If you omit the -r flag (e.g. dotnet publish -c release), you'll see just your app is published to ./bin/release/netcoreapp2.1/publish/. For the default web template, the size of this directory totals to about 250KB. You can use this directory to run your app on any machine with the compatible runtime installed no matter what OS or bitness. Also if you update your server with the latest patch, every app running on the server that depends on the system-installed runtime gets the update without redeploying.
@halter73 I am definitely omitting the -r flag and I do get about ~50 Microsoft.AspNetCore.* assemblies there totalling ~4.5mb.
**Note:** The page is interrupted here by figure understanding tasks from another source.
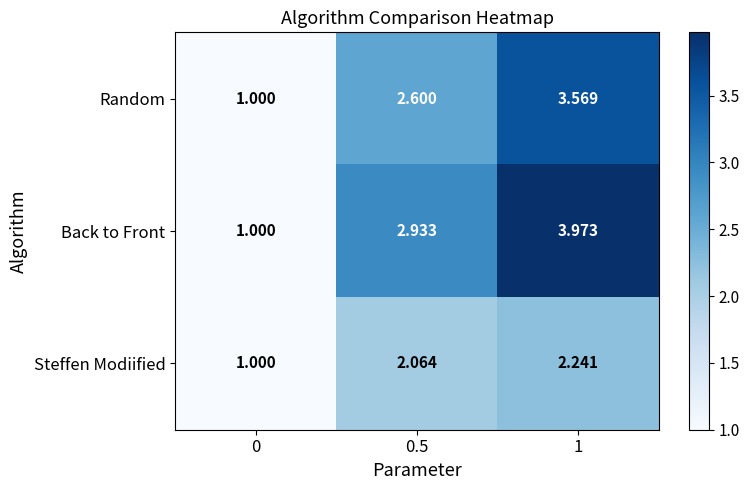

Rank the series by their maximum value, from lowest to highest.

Steffen Modiified, Random, Back to Front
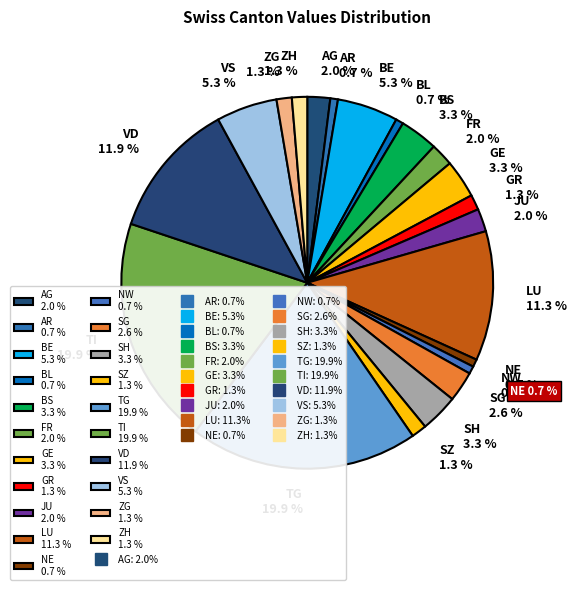

Between LU 11.3 % and NW 0.7 %, which is larger?

LU 11.3 %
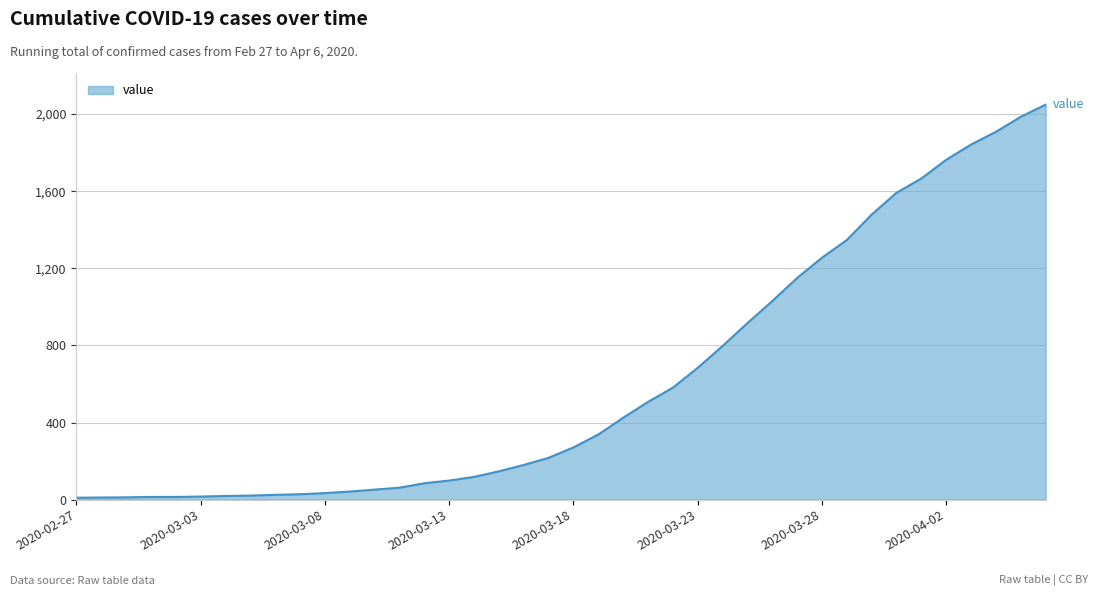

What is the greatest value displayed?

2049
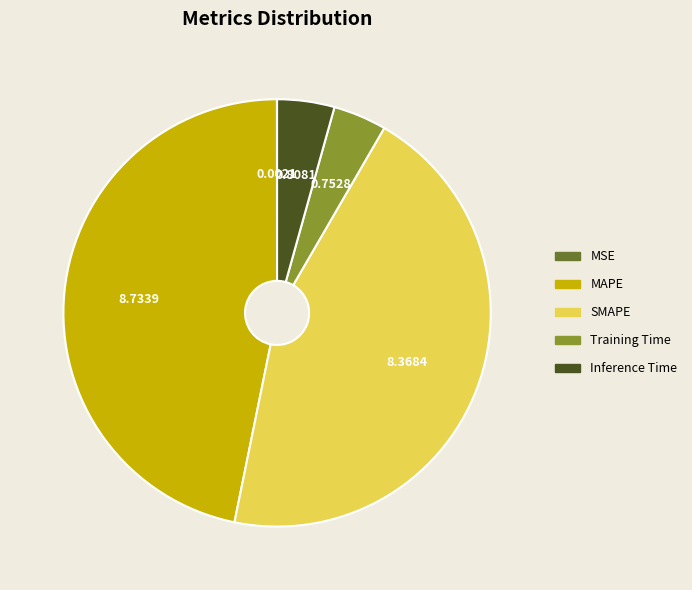

Does SMAPE represent more than half of the total?

No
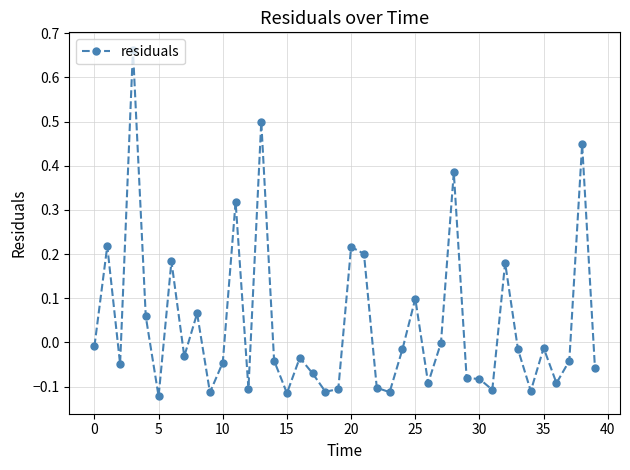

What is the sum of all values?

1.7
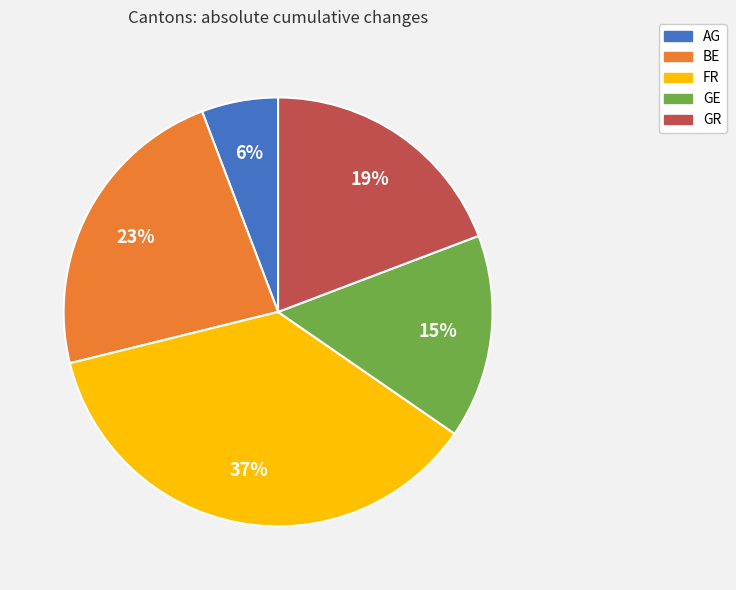

Which slice is the smallest?

AG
If I run this on a server w/ the AspNetCore runtime then these assemblies are not used (and instead newer better ones)? If so, is it because these newer binaries are implicitly loaded by the runtime when starting an application, or is there something else that ensures the non-packages ones are used?
If I were to stay with the regular dotnet core runtime, would it be possible to update my project to include the fixed version of System.IO.Pipelines and get all this goodness in a more obvious (to me) manner?
@MatthewLymer Check this out: https://docs.microsoft.com/en-us/dotnet/core/deploying/ for more details. Thanks.
Thanks for the info, sorry for derailing the issue
@MatthewLymer we all waiting you for new AWS graphs with aspnetcore-runtime and sockets transport
Woop woop! Migrating to aspnetcore 2.1.5 made things better than before!

related commit, fyi
https://github.com/dotnet/corefx/commit/995dea0d6cd1546e7d3c144dbe73454c1df8f3aa
@pakrym, thanks
Most helpful comment
We have a fix for this in our next patch release (2.1.4, September.)